Commentary: Congress Must Act on the Growing Opioid Epidemic

Commentary: Congress Must Act on the Growing Opioid Epidemic

Our nation is in the midst of an exploding opioid epidemic. This crisis does not discriminate on the basis of a particular community or demographic. Often hiding in the shadows, the death toll is rising across the country.

Our own experience in Virginia mirrors this growing national threat. In Northern Virginia, for example, the Fairfax-Falls Church Community Services Board reported a 22 percent increase in reported use of any opiate between 2011 and 2014. Even more troubling, heroin-related deaths increased 164 percent between 2011 and 2013.

Last week, the House Oversight and Government Reform Committee, on which I sit, held an important hearing on the opioid and heroin epidemic. At that hearing was Don Flattery, a Fairfax County parent whose 26-year-old son, Kevin, died from an opiate overdose after a 13-month struggle with addiction. Mr. Flattery has turned that personal loss into his life’s mission. He is a fierce advocate for those who suffer from addiction, serves on Virginia’s Task Force on Prescription Drug and Heroin Abuse, and is bringing light to this issue.

While the heroin and opioid abuse crisis is alarming, sadly the path that has led us to this tragic state is very clear. The prescription of opiates has grown drastically over the past two decades resulting in dependency, addiction, and abuse.

For example, according to the 2016 CDC Opioid Prescribing Guidelines, 20 percent of patient visits to physician offices with non-cancer pain symptoms or pain-related diagnoses receive an opioid prescription. An astounding 259 million prescriptions were written for opioid pain medication in 2012. That’s enough for every adult in the United States to have a bottle of pills.

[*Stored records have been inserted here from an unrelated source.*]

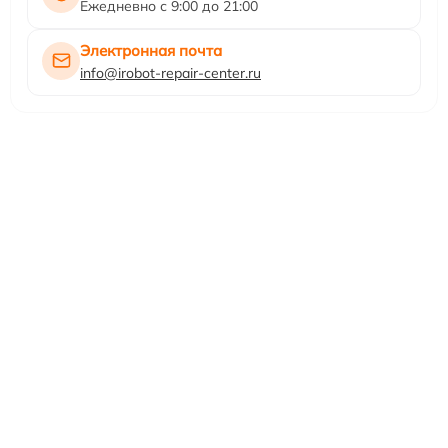
Ежедневно с 9:00 до 21:00
Электронная почта
info@irobot-repair-center.ru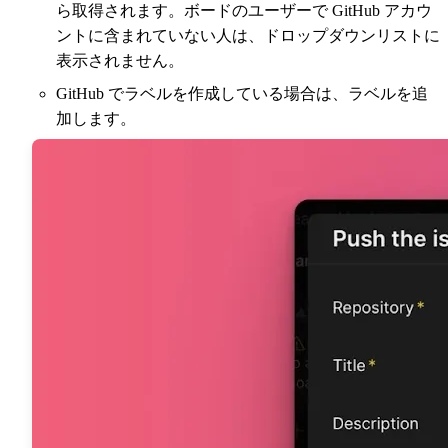
ら取得されます。ボードのユーザーで GitHub アカウ
ントに含まれていない人は、ドロップダウンリストに
表示されません。
GitHub でラベルを作成している場合は、ラベルを追
加します。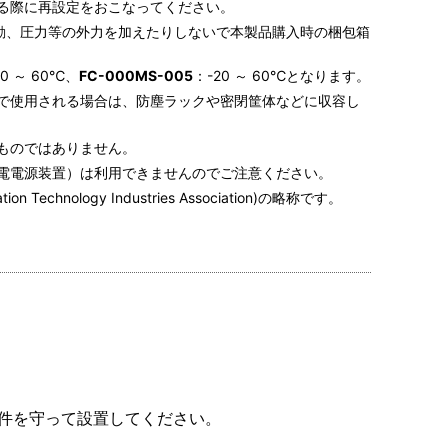
る際に再設定をおこなってください。
振動、圧力等の外力を加えたりしないで本製品購入時の梱包箱
20 ～ 60℃、
FC-000MS-005
：-20 ～ 60℃となります。
で使用される場合は、防塵ラックや密閉筐体などに収容し
ものではありません。
停電電源装置）は利用できませんのでご注意ください。
 Technology Industries Association)の略称です。
条件を守って設置してください。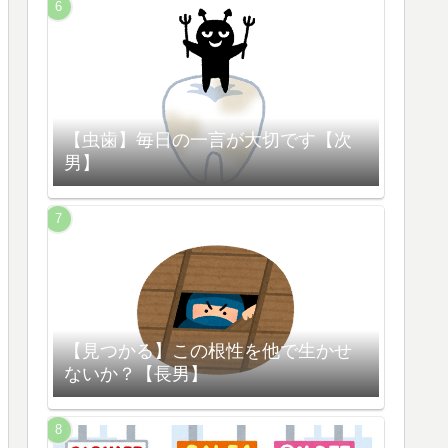
【虫歯】毎日の一言が大切です【次
男】
【見つかる】この根性を他で生かせ
ないか？【長男】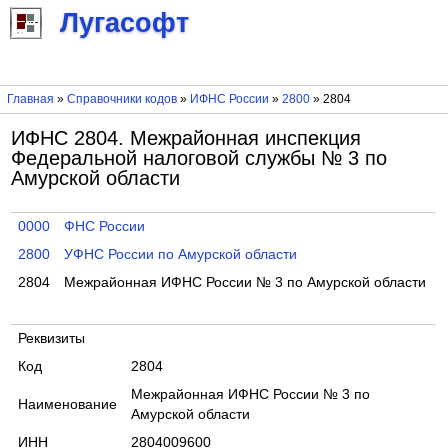
Лугасофт
Главная
»
Справочники кодов
»
ИФНС России
»
2800
» 2804
ИФНС 2804. Межрайонная инспекция
Федеральной налоговой службы № 3 по
Амурской области
0000
ФНС России
2800
УФНС России по Амурской области
2804
Межрайонная ИФНС России № 3 по Амурской области
Реквизиты
Код
2804
Межрайонная ИФНС России № 3 по
Наименование
Амурской области
ИНН
2804009600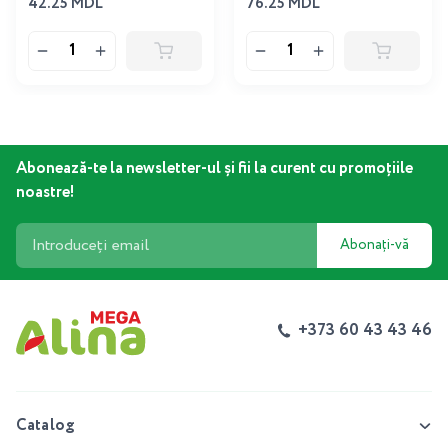
42.25 MDL
76.25 MDL
Abonează-te la newsletter-ul și fii la curent cu promoțiile
noastre!
Abonați-vă
+373 60 43 43 46
Catalog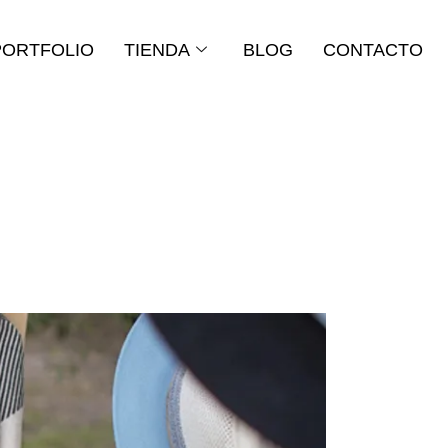
PORTFOLIO
TIENDA
BLOG
CONTACTO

In 2013, two-thirds of opiate-related deaths were from prescription opioids and one-third were tied to heroin usage. With less than 5 percent of the world’s population, the U.S. consumes 80 percent of the world’s opioid prescriptions. Other nations use a wide variety of less risky methods to treat pain, especially for chronic pain conditions. As a country, we must be willing to reexamine the way we treat pain.

There are a number of interventions we can take to diminish opioid drug abuse such as the creation of state-run Prescription Drug Monitoring Program databases to better track prescriptions of controlled substances and the development of abuse-deterrents.

We need to better inform doctors as well as patients about the dangers of the medicines they prescribe and improve labeling. Notably the FDA just announced that immediate-release opioid painkillers such as oxycodone and fentanyl will now have to carry a "black box" warning about the risk of abuse, addiction, overdose and death. The Obama Administration has put forth a proposal, which I support, that includes $1.1 billion in new federal money to strengthen treatment and prevention strategies.

The American people are looking for Congress to engage in this fight and help stem the crisis. I joined many of my colleagues to urge the House Majority to cancel its two-week recess and immediately take action on the President’s proposal. This plan is an investment in our local communities that will save lives and keep families intact. Continued congressional inaction is not an option. Our communities, our families, can no longer wait.